Dass viele Zuwanderer härter arbeiten (wollen bzw. können) ist den Meisten wahrscheinlich aus dem Alltag bekannt. Gründe dafür können sein, dass sie weniger integriert sind und deshalb mehr für ihr Fortkommen kämpfen müssen, dass sie in ihren ärmeren oder unsozialeren bzw., um es weniger negativ und umfassender auszudrücken, weniger kollektiv auf Ganzheitlichkeit bedachten Herkunftsländern mehr um deren Einkünfte kämpfen mussten, kulturelle Gründe oder welche auch immer (über Begriffe wie "Leistung" bzw. "Fleiß" herrscht im Übrigen oft Einigkeit, obwohl sie eigentlich auch schon gar nicht so klar zu definieren sind bzw. wenn man sich darauf bezieht müssten sie jeweils definiert werden).

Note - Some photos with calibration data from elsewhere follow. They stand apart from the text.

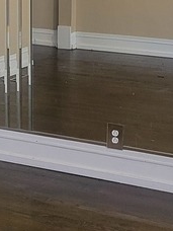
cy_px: -20
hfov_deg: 11.8
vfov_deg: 15.6
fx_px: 820
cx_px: -30
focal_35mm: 123
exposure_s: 1/40
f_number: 1.8
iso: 320
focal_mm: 5.4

Ich bin ein Freund von kultureller und ethnischer Vielfalt (ich habe im Zuge eines Erasmus- und Arbeitsaufenthalts im Ausland selber fast zwei Jahre lang glücklich als Ausländer mit zahlreichen anderen Ausländern und auch Einheimischen zusammengelebt und oft schienen mir "Ausländer" im eigenen Land - und nicht nur, weil sie ökonomisch davon abhängig waren - freundlicher als Inländer) und wünsche mir deshalb sogar mehr kulturelle und ethnische Vielfalt. Doch wenn damit "Sozialdumping" (weniger altruistisch und egoistischer ausgedrückt: ein Absinken der Lebensqualität, weil man sich durch den ökonomischen Zwang zu viel anderen - der Arbeit - und zu wenig sich selbst - der Freizeit bzw. Arbeit für sich selbst und seine Freunde, Verwandten und Bekannten oder für soziale Einrichtungen wie Vereine oder für Hilfsbedürftige - widmen muss: und gerade Österreich hat sich meist dadurch ausgezeichnet (und durch daraus folgende Stabilität etc. auch zu Wirtschaftswachstum verholfen), dass es nicht nur Wert auf Arbeit im herkömmlichen Sinn, sondern auch auf soziale und kulturelle Aspekte gelegt hat) einhergeht, das mindestens eine so starke negative Auswirkung hat wie die positive Auswirkung von mehr menschlicher Vielfalt, dann frage ich mich, worin dann in mehr Zuwanderung noch ein ausreichender Fortschritt liegen soll. Abgesehen davon, dass es faschistisch ist, wenn man nur die leistungsfähigsten Zuwanderer ins Land lässt (vom sozialen Aspekt der Zuwanderung bzw. Beherbergung höre ich viel seltener etwas). Außerdem tut Überheblichkeit langfristig selten gut, und zu glauben, klar zwischen "guten" und "schlechten" Zuwanderern unterscheiden zu können, halte ich auch für überheblich.